Each line holding the string "conectados" is to be copied from the data.
+===+
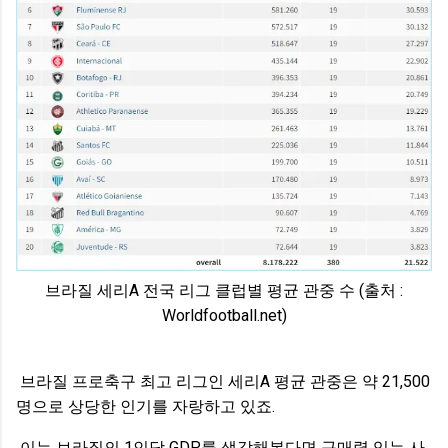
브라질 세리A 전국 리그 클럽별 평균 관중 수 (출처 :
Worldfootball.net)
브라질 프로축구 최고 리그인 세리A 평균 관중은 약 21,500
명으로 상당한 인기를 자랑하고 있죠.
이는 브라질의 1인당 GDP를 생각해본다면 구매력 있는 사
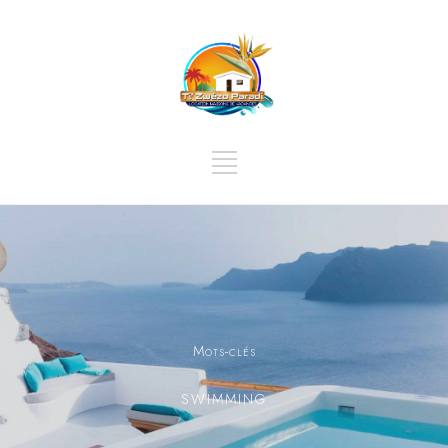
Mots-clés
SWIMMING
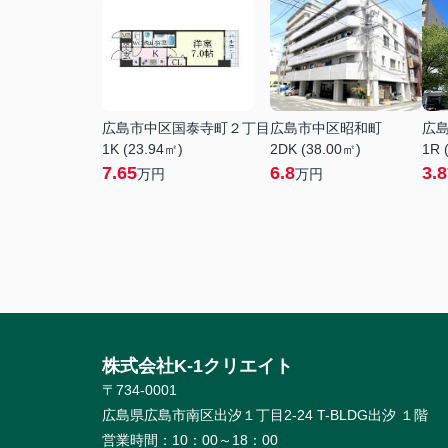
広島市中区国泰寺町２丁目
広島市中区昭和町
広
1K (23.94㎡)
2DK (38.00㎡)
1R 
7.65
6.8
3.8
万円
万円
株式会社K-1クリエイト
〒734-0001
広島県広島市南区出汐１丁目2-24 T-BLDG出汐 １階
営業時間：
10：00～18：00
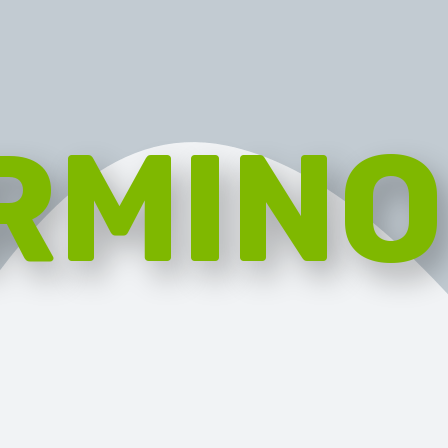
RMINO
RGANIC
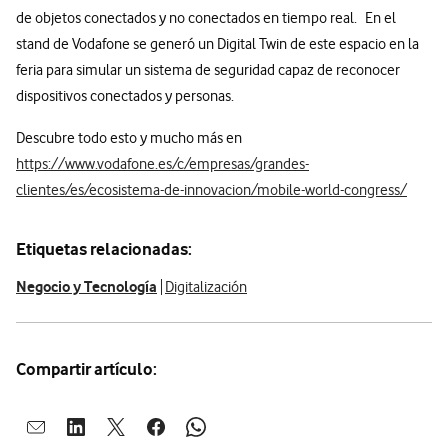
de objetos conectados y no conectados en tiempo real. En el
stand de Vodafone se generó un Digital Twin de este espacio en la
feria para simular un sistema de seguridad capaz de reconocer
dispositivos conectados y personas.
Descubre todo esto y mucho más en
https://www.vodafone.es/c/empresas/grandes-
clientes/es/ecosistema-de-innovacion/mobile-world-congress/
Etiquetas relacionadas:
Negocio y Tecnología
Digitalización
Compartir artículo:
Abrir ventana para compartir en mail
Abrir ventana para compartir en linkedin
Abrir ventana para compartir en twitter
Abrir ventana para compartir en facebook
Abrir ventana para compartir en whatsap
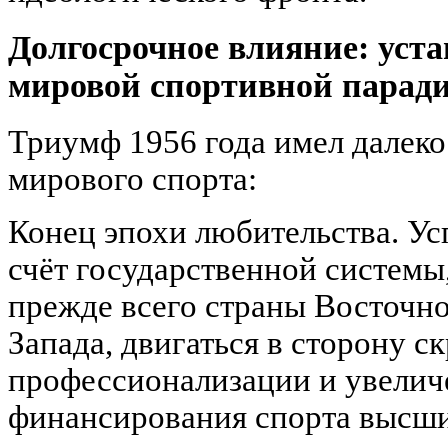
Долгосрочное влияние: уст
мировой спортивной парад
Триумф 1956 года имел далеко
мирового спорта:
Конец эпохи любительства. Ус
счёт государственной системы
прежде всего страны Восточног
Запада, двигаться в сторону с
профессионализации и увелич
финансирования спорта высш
+===+
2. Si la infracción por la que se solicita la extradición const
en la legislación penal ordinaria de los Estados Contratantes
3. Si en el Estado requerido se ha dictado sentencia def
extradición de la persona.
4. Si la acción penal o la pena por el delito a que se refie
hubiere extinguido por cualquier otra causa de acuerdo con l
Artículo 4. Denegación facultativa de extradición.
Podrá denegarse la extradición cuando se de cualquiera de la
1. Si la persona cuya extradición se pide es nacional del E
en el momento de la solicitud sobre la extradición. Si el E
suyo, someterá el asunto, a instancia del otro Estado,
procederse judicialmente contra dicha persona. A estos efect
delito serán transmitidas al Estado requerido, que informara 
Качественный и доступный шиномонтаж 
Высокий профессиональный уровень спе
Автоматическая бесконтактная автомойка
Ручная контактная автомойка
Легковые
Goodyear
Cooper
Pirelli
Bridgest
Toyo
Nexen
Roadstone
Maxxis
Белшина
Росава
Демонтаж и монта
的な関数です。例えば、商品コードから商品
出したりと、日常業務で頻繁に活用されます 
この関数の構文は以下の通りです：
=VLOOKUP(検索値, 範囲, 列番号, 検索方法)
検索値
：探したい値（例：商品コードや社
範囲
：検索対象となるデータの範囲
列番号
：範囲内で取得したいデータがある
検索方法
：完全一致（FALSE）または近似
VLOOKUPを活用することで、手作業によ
+===+
Exercise solution
de objetos conectados y no conectados en tiempo real. En el
dispositivos conectados y personas.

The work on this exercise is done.